### Quoted passage
SETTLEMENT : Fall through roof
On December 1998, John Doe, 51, was working as a general construction laborer at a central California prison site when he became the victim of a trip-and-fall accident. Doe was assigned to the roof a prison-housing unit where during the course of his duties he fell through an unprotected opening. He dropped 22 feet, landing on a concrete slab. Although he landed on his feet, he fell backwards from the impact and struck his head.
John Doe’s Injuries Resulting From the Construction Fall
Doe had been wearing a hard hat at the time of the incident, but the impact caused a significant brain injury. At the hospital, doctors diagnosed him with a closed-head diffuse brain injury, a compression fracture in the lumbar spine, and a calcaneal fracture in his foot. These injuries required extended hospitalization and rehabilitation and left Doe with long-term residual symptoms including short-term memory loss, frontal lobe damage, and cognitive dysfunction.
Finding Fault & Financial Responsibility
John Doe hired Richard B. Koskoff of Booth & Koskoff to represent him in a lawsuit against his employer. The plaintiff team sought out financial compensation for past medicals amounting to $237,000, future medicals amounting to $400,000, past lost wages amounting to $40,000, and future lost wages amounting to $60,000.

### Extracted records

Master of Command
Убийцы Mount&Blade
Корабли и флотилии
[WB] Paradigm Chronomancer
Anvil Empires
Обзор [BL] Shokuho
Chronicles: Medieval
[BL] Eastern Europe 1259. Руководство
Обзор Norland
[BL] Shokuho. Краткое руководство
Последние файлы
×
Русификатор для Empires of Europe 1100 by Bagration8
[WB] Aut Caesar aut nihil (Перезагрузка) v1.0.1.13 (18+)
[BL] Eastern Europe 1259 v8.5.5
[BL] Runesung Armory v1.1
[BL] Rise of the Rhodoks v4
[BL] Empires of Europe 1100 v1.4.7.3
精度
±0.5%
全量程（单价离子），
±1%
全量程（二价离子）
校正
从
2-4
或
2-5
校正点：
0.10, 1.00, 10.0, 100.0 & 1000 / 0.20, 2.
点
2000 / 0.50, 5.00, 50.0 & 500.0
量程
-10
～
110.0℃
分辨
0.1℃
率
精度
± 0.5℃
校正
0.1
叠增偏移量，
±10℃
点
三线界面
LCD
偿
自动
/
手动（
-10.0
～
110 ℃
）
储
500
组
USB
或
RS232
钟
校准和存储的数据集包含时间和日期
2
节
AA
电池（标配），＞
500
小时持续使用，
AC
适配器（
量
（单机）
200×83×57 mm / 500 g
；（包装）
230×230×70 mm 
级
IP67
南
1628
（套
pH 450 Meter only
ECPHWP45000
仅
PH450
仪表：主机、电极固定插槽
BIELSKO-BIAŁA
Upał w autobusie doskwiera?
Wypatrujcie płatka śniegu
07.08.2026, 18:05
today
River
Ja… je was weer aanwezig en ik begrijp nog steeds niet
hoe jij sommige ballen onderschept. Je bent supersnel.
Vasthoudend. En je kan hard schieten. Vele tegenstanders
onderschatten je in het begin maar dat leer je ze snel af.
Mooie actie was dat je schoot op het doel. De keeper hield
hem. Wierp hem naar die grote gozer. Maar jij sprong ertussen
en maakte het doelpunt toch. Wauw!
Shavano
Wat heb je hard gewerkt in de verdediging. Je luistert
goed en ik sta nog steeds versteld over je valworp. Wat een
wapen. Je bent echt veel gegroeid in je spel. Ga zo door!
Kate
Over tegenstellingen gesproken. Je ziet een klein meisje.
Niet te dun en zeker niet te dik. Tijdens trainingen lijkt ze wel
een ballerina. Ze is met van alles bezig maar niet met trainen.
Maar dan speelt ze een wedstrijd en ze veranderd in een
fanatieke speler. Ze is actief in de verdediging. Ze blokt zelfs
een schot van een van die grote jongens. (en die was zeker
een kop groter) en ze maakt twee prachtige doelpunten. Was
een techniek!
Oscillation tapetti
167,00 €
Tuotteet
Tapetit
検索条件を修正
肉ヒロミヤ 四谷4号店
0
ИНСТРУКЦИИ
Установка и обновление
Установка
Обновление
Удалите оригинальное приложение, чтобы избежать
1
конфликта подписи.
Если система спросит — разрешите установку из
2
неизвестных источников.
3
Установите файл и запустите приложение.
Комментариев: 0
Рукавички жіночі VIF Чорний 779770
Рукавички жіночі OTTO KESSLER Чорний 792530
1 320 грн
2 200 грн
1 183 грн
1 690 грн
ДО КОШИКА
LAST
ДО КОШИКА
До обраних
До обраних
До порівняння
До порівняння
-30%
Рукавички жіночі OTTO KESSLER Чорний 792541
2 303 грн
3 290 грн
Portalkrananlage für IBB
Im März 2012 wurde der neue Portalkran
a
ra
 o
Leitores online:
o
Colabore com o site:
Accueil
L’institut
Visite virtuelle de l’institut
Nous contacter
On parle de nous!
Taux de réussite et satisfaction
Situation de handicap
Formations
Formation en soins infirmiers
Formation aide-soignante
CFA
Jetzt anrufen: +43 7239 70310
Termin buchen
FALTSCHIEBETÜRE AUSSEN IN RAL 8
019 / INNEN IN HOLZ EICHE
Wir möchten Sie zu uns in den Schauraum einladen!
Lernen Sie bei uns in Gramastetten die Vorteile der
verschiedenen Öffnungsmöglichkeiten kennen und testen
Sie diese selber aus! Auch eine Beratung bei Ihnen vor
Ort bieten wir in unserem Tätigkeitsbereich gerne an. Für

### Directions for this task
Rewrite the paragraph of the settlement summary beginning "Doe had been wearing a hard hat" as a short bulleted list, keeping its main facts.

### Expected answer
- Doe was wearing a hard hat, but the impact still caused a significant brain injury.
- Hospital diagnoses: a closed-head diffuse brain injury, a compression fracture in the lumbar spine, and a calcaneal fracture in his foot.
- The injuries required extended hospitalization and rehabilitation.
- Long-term residual symptoms: short-term memory loss, frontal lobe damage, and cognitive dysfunction.